Text block:
▽
Belfast Telegraph

The time is right to say yes to a reduction in our corporation tax

Eamonn Donaghy, head of tax at KPMG Belfast, believes a reduction in corporate tax could lead to more jobs and a stronger Northern Ireland economy.

The debate over whether a lower rate of corporation tax would help the growth of the Northern Ireland private sector has ebbed and flowed for several years.

Whilst the mechanics of Northern Ireland being able to achieve a reduced rate of corporation tax are somewhat detailed, the objective is very clear. Low corporation tax has the ability to enhance the growth of the private sector by encouraging foreign direct investment and promoting indigenous business growth which in turn will lead to the creation of long term well-paid sustainable jobs.

Indeed, the latest research from the Economic Advisory Group (EAG) concurs with previous research carried out by the Economic Reform Group that a reduction in the rate of corporation tax to 12.5% could lead to the creation of nearly 60,000 jobs over the next two decades. On a more worrying note, the EAG report clearly states that under current economic policies, the growth of the private sector in Northern Ireland will be a mere fraction of that which can be achieved as a result of reducing the rate of corporation tax.

Economic growth is not just for the owners of companies. Economic growth results in more people in employment, a greater level of disposable income and greater opportunities for small businesses and retailers. Increasing economic prosperity is a rising tide that will lift all boats.

There are a few opponents to this proposal who indicate that there can be no guarantee of success. Unfortunately, one can never guarantee success from any economic policy, however, based on the findings of the EAG report, unless Northern Ireland is prepared to take this step then what is guaranteed is the continued massive under-performance of the private sector and an economic stagnation, which inevitably will lead to significant emigration of our younger population seeking gainful employment elsewhere.
△
What to do:
A - Extract the full corporation tax article word for word, from its first line to its last.
B - Put the stretch of the records from the line containing "class: Liliopsida" through the end of the records into a JSON list of strings, one string per line, with blank lines left out.
The corporation tax article and the records are unrelated material.

Data to process:
▽
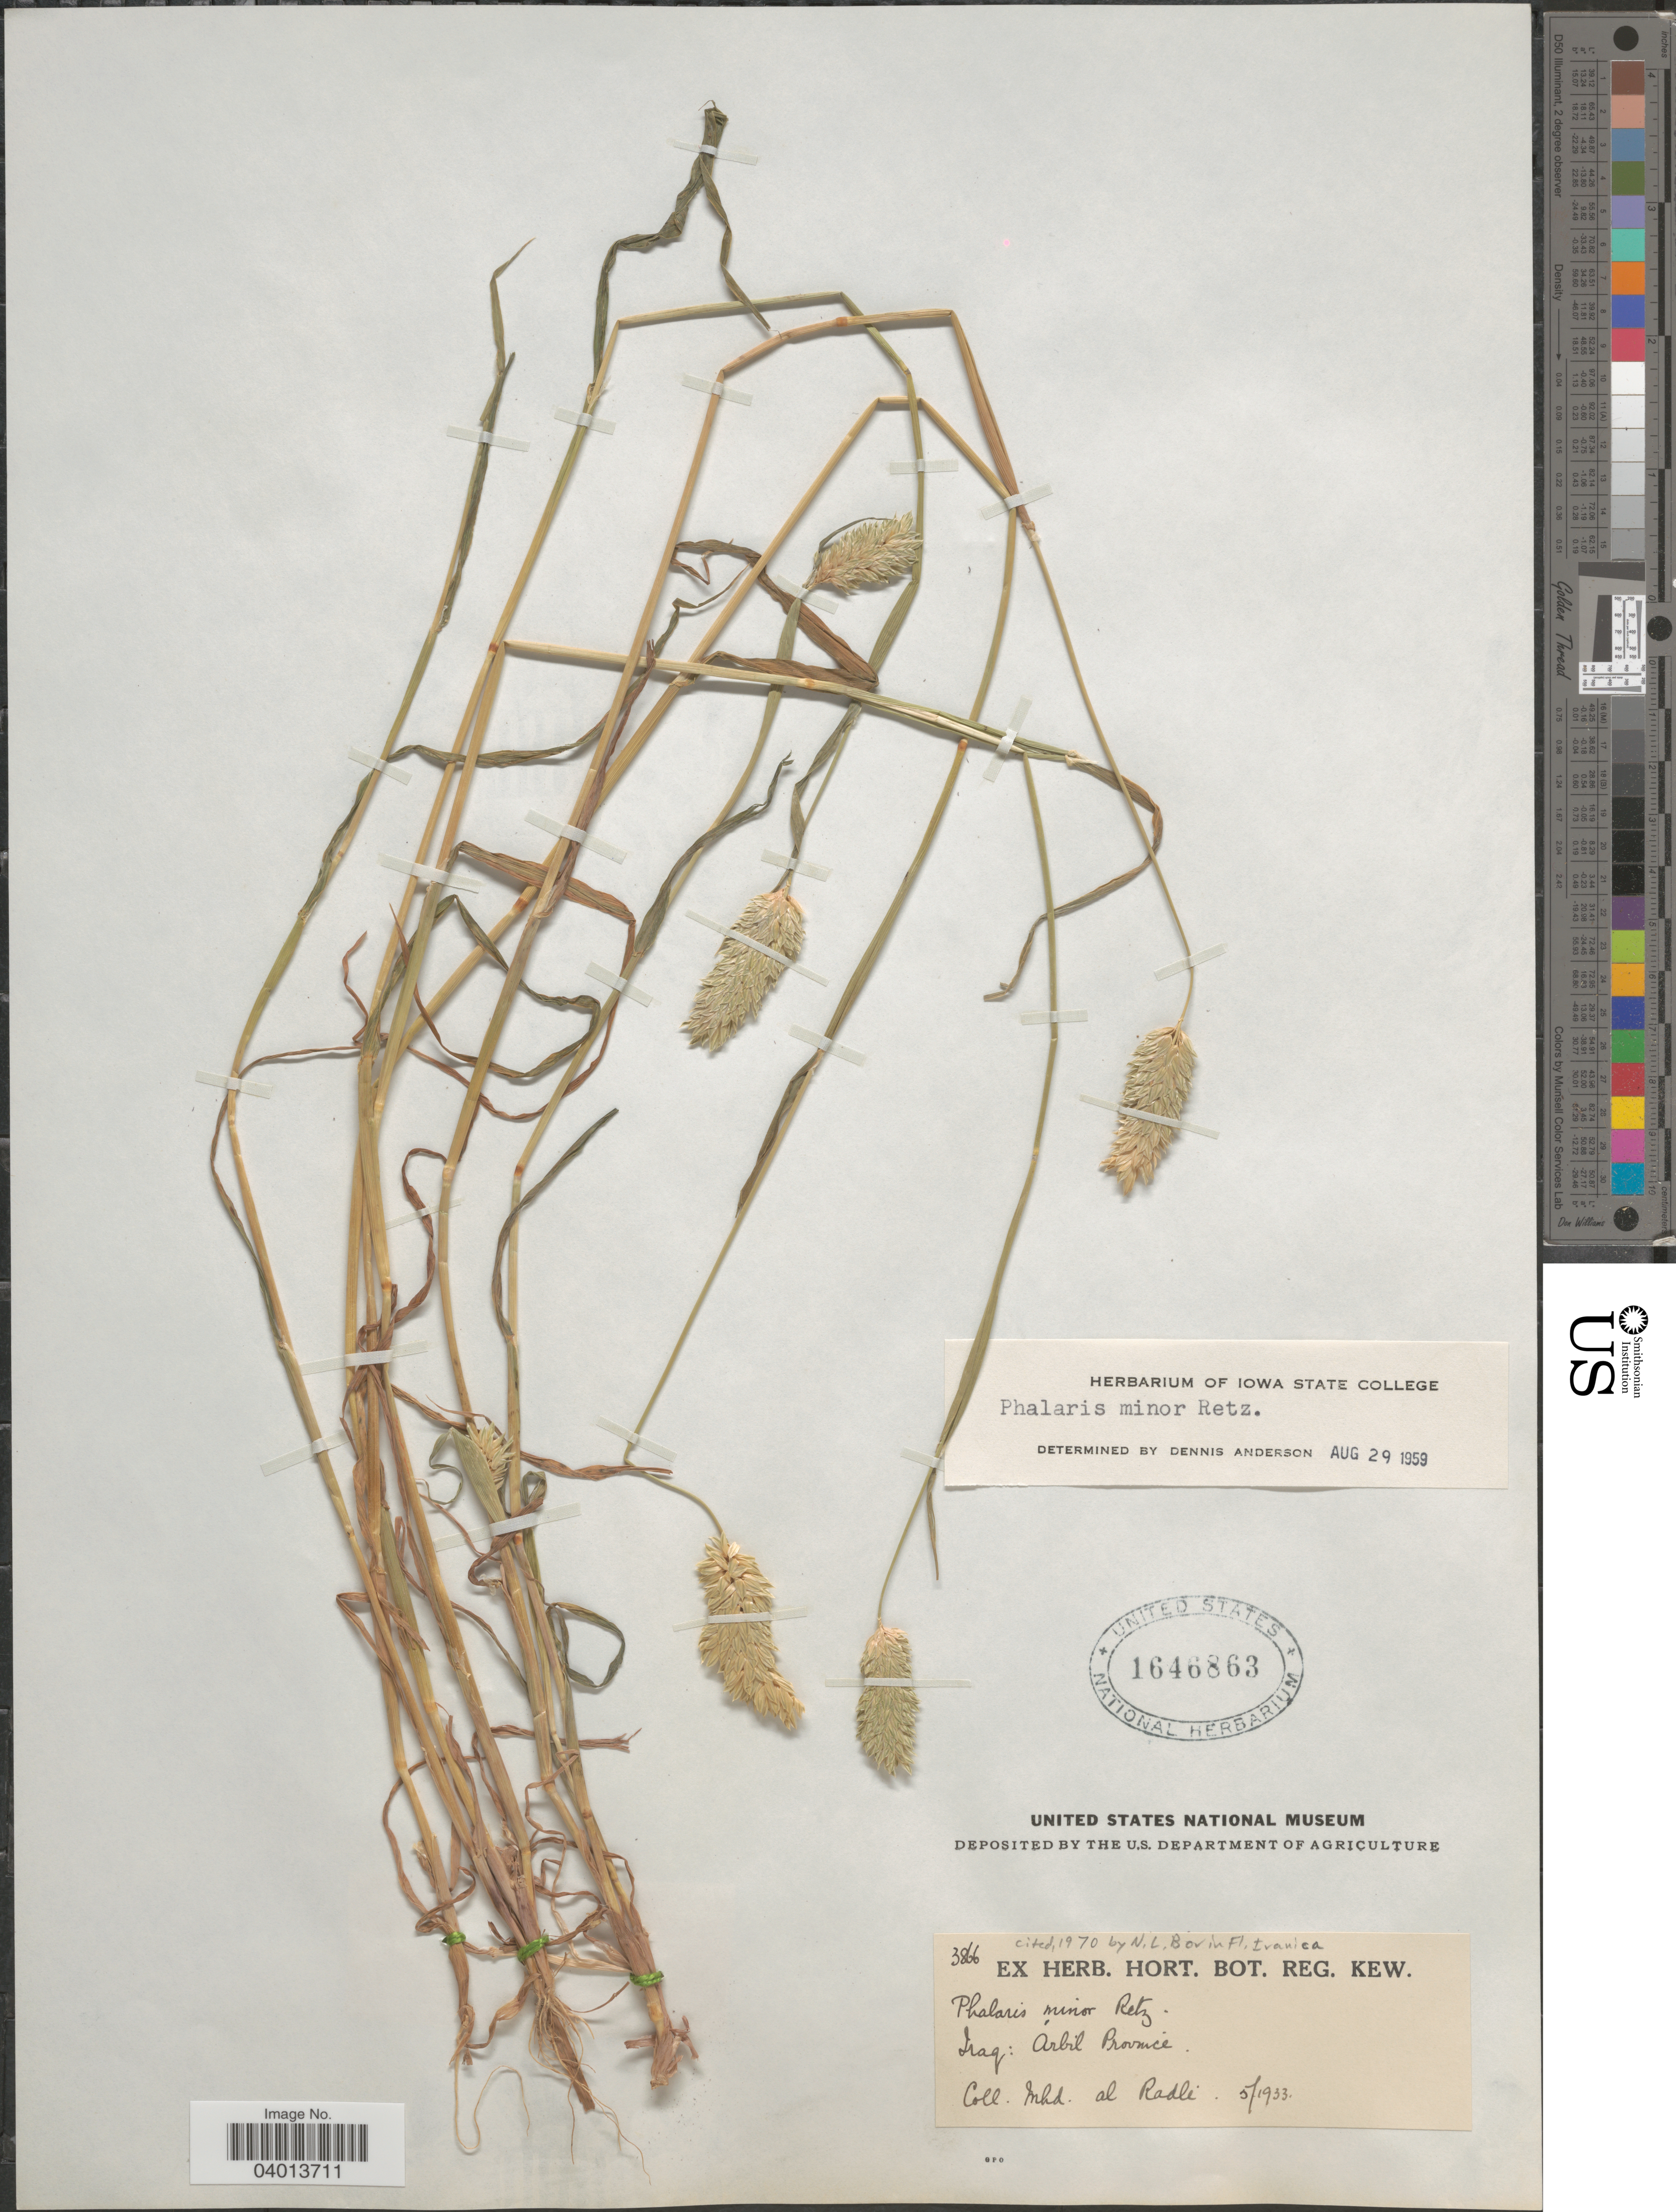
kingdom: Plantae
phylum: Tracheophyta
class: Liliopsida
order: Poales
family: Poaceae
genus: Phalaris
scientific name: Phalaris minor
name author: Retz.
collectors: Mhd. al Radli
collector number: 3866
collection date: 1933-05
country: Iraq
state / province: Arbīl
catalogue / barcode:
△
Solutions to the problems:
A -
Belfast Telegraph

The time is right to say yes to a reduction in our corporation tax

Eamonn Donaghy, head of tax at KPMG Belfast, believes a reduction in corporate tax could lead to more jobs and a stronger Northern Ireland economy.

The debate over whether a lower rate of corporation tax would help the growth of the Northern Ireland private sector has ebbed and flowed for several years.

Whilst the mechanics of Northern Ireland being able to achieve a reduced rate of corporation tax are somewhat detailed, the objective is very clear. Low corporation tax has the ability to enhance the growth of the private sector by encouraging foreign direct investment and promoting indigenous business growth which in turn will lead to the creation of long term well-paid sustainable jobs.

Indeed, the latest research from the Economic Advisory Group (EAG) concurs with previous research carried out by the Economic Reform Group that a reduction in the rate of corporation tax to 12.5% could lead to the creation of nearly 60,000 jobs over the next two decades. On a more worrying note, the EAG report clearly states that under current economic policies, the growth of the private sector in Northern Ireland will be a mere fraction of that which can be achieved as a result of reducing the rate of corporation tax.

Economic growth is not just for the owners of companies. Economic growth results in more people in employment, a greater level of disposable income and greater opportunities for small businesses and retailers. Increasing economic prosperity is a rising tide that will lift all boats.

There are a few opponents to this proposal who indicate that there can be no guarantee of success. Unfortunately, one can never guarantee success from any economic policy, however, based on the findings of the EAG report, unless Northern Ireland is prepared to take this step then what is guaranteed is the continued massive under-performance of the private sector and an economic stagnation, which inevitably will lead to significant emigration of our younger population seeking gainful employment elsewhere.

B -
[
  "class: Liliopsida",
  "order: Poales",
  "family: Poaceae",
  "genus: Phalaris",
  "scientific name: Phalaris minor",
  "name author: Retz.",
  "collectors: Mhd. al Radli",
  "collector number: 3866",
  "collection date: 1933-05",
  "country: Iraq",
  "state / province: Arbīl",
  "catalogue / barcode:"
]